------ Entries provided

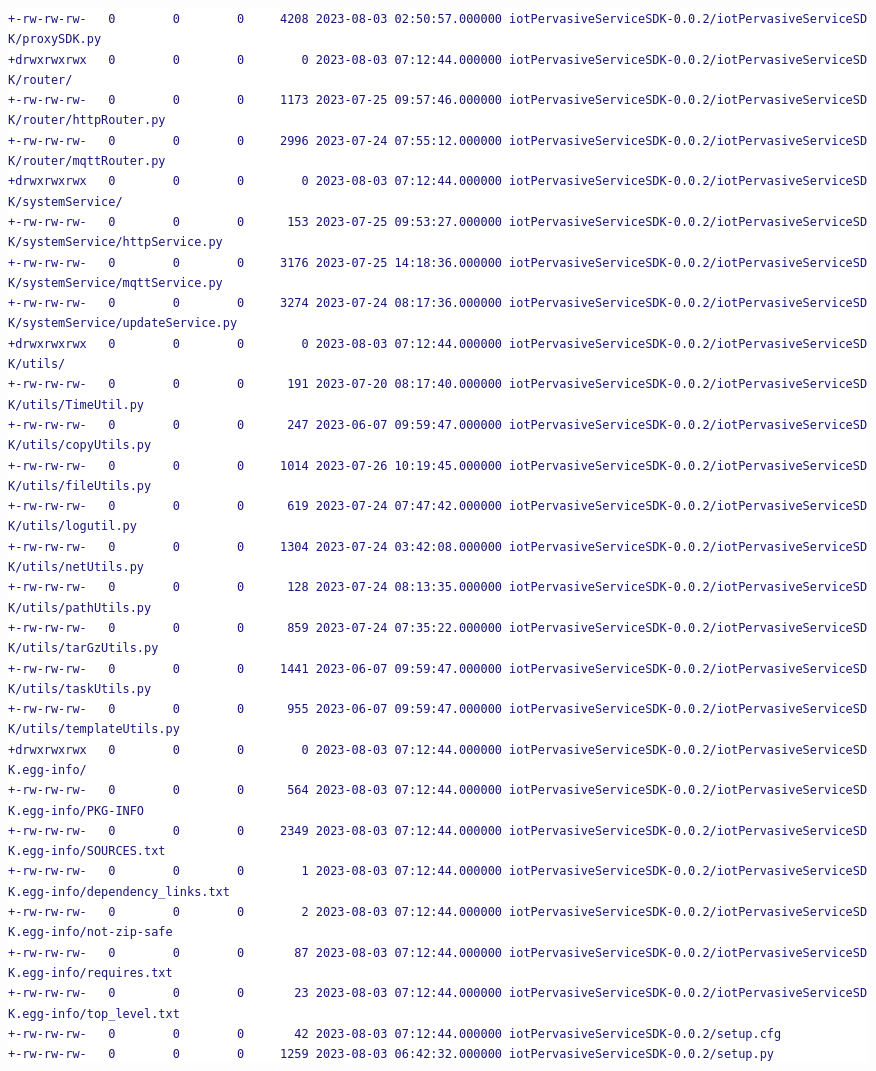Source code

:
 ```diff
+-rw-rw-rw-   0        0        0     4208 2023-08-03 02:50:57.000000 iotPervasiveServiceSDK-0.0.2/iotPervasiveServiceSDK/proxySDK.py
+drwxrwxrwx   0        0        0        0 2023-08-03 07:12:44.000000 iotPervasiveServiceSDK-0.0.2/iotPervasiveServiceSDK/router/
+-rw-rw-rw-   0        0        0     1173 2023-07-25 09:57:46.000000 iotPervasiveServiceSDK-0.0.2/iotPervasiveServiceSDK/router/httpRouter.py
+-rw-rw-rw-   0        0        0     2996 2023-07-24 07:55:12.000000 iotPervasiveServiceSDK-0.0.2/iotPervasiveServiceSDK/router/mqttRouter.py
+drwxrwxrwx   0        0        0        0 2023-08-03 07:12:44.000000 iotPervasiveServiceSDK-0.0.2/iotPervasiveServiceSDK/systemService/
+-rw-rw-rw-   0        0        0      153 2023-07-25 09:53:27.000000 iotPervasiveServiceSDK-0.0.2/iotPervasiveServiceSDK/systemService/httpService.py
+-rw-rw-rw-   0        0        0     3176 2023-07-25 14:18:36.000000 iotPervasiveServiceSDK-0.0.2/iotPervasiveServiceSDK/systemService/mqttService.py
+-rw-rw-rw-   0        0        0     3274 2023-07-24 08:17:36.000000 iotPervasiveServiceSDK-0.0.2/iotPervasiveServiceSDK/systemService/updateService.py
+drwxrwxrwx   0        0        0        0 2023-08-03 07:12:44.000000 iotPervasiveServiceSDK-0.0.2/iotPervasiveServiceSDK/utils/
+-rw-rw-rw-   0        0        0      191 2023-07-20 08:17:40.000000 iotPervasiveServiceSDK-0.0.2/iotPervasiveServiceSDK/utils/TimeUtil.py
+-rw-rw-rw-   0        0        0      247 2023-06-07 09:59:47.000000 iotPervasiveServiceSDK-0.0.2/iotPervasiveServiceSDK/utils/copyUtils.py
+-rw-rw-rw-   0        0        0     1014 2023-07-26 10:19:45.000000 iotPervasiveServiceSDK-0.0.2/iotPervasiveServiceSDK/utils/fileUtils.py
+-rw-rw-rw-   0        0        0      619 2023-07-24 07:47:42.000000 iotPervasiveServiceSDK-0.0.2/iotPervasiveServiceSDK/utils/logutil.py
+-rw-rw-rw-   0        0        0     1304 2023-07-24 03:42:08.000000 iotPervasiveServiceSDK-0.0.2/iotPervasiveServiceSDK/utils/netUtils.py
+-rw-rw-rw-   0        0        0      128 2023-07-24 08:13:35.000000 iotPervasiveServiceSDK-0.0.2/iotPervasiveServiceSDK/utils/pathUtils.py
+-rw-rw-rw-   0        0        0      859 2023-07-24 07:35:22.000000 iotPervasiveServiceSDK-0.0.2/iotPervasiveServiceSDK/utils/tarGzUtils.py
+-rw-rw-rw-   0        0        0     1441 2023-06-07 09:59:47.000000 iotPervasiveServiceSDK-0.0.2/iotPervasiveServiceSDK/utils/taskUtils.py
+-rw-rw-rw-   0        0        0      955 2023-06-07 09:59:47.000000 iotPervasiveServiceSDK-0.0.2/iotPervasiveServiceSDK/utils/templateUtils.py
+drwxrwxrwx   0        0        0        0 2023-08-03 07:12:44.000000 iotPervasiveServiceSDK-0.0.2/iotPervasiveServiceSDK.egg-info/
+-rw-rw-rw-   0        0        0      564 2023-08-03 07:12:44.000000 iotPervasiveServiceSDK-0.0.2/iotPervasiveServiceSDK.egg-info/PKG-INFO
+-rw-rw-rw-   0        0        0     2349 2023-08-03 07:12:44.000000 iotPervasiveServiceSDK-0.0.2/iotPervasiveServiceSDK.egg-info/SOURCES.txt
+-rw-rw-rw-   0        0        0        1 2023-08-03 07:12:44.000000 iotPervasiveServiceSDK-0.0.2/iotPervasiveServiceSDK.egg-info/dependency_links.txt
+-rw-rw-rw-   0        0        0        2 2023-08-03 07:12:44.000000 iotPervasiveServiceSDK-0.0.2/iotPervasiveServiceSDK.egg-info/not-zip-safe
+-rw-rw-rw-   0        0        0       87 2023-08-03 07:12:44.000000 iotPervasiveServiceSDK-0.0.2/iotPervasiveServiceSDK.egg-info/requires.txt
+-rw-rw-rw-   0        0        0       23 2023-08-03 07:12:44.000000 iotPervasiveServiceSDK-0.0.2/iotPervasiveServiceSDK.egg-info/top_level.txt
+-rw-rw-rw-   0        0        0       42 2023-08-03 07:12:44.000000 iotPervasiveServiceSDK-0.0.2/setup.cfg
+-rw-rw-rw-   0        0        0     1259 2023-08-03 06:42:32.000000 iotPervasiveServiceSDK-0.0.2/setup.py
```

------------

> _About this exercise_
If a line in the entries above contains "utils", report it.

> _Response to this task_
+drwxrwxrwx   0        0        0        0 2023-08-03 07:12:44.000000 iotPervasiveServiceSDK-0.0.2/iotPervasiveServiceSDK/utils/
+-rw-rw-rw-   0        0        0      191 2023-07-20 08:17:40.000000 iotPervasiveServiceSDK-0.0.2/iotPervasiveServiceSDK/utils/TimeUtil.py
+-rw-rw-rw-   0        0        0      247 2023-06-07 09:59:47.000000 iotPervasiveServiceSDK-0.0.2/iotPervasiveServiceSDK/utils/copyUtils.py
+-rw-rw-rw-   0        0        0     1014 2023-07-26 10:19:45.000000 iotPervasiveServiceSDK-0.0.2/iotPervasiveServiceSDK/utils/fileUtils.py
+-rw-rw-rw-   0        0        0      619 2023-07-24 07:47:42.000000 iotPervasiveServiceSDK-0.0.2/iotPervasiveServiceSDK/utils/logutil.py
+-rw-rw-rw-   0        0        0     1304 2023-07-24 03:42:08.000000 iotPervasiveServiceSDK-0.0.2/iotPervasiveServiceSDK/utils/netUtils.py
+-rw-rw-rw-   0        0        0      128 2023-07-24 08:13:35.000000 iotPervasiveServiceSDK-0.0.2/iotPervasiveServiceSDK/utils/pathUtils.py
+-rw-rw-rw-   0        0        0      859 2023-07-24 07:35:22.000000 iotPervasiveServiceSDK-0.0.2/iotPervasiveServiceSDK/utils/tarGzUtils.py
+-rw-rw-rw-   0        0        0     1441 2023-06-07 09:59:47.000000 iotPervasiveServiceSDK-0.0.2/iotPervasiveServiceSDK/utils/taskUtils.py
+-rw-rw-rw-   0        0        0      955 2023-06-07 09:59:47.000000 iotPervasiveServiceSDK-0.0.2/iotPervasiveServiceSDK/utils/templateUtils.py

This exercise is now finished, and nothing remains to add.